Our instincts don't disappear when it comes to our life with God. Even when Jesus bursts onto the scene declaring, "Times up!" (i.e., life is over), "God's kingdom is at hand" (i.e., life with God is here), "repent and believe the good news"; our instinct to make every effort to stay alive with God continues to drive us. We are willing to do whatever it takes to get in, and, once in, everything it takes to stay living there. So it's no wonder when Jesus says in Luke 14:25-33 that what it takes is to "hate living," "accept death," and "renounce all efforts at staying alive," we think he must be joking. And so we give our best efforts to finish building the life started and keep the peace of the life we have. The sad irony is, as we discussed Sunday, Jesus was indeed joking, but we tend to miss the joke. 

It's been said that before the gospel is good news, it is news both tragic and comedic. Tragic in the sense that it is news that every one of us is dead in our sin; whatever life we are living, good, bad, or otherwise, ends. But it is also comedic in the sense of "a kind of terrible funniness and of a happy end to all that is terrible." For, it is news that we living-dead are loved anyway, cherished anyway, forgiven anyway. As one author put it, the hilarity is that we are "bleeding to be sure, but also bled for." As life leaves us, it seems, life is given to us. 

If I am honest, I hear the tragic news more reticently than the comedic. I feel the weight of life bleeding out, the struggle to stop the bleeding in any and every way possible, and the helplessness of not being able to do so, at least not entirely. I am, admittedly, ever so slowly discovering the levity (a.k.a., joy) that all I need to do to stay alive is to stop trying to! 

Truth be told, the only thing I am sure not to fail at in life is dying. I'll certainly fail to complete many an aspiration, and inevitably pick the wrong battle or be in a place where no negotiation can get me out. And even when I feel like I've figured it all out, something will come along and prove me wrong. That's the tragedy. But, the hilariously good news is that one thing I am sure to do that, like you, I am not able to keep from doing is all that is required to truly live--and to live forever. 

"We are not raised, reconciled, and restored because we are thrifty, brave, clean, and reverent," says Robert Capon, "but because we are dead and our life is hid with Christ in God--because, that is, Jesus has this absolute thing about raising the dead. In the Gospels, he never meets a corpse that doesn't sit up right on the spot," nor tells a story where the dead don't come back to life, and the lost aren't found. 

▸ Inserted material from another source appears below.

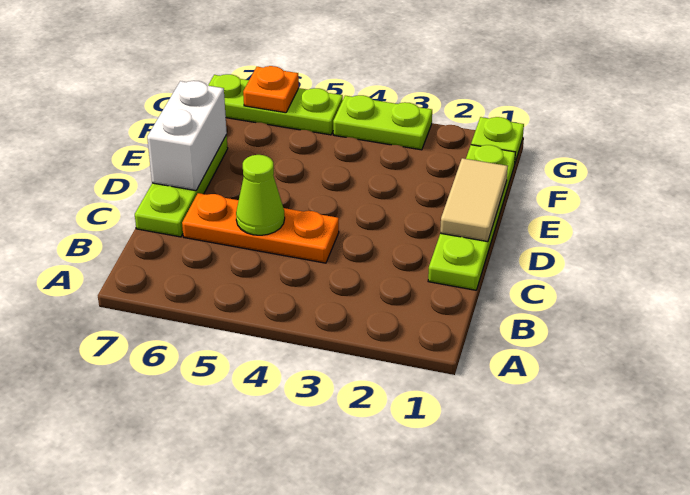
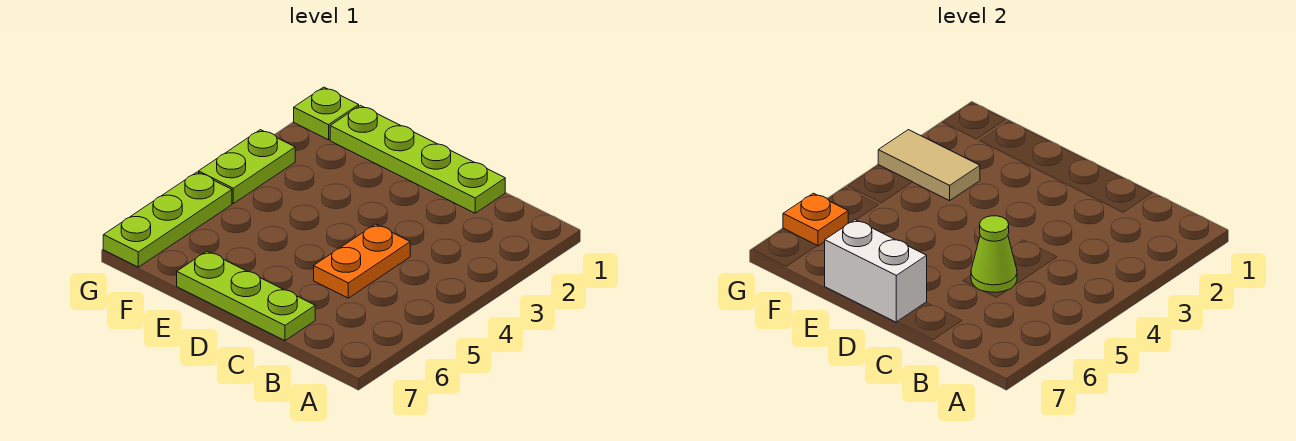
orange plate C4:C6 level 1 -> orange plate C4:C5 level 1
tan tile D1:E1 level 2 -> tan tile F3:G3 level 2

The thing, says Jesus, required to live in him, just happens to be the one thing--despite all my efforts to the contrary--I am able to do: stop living. Inevitably, my life ends, but the good news is that is precisely when life actually begins. I still have a ways to go to exist consistently in the "zip and zing" of the Good News as "a divine comedy," but I think I'm starting to get the joke! How about you?

 Love you, faith family!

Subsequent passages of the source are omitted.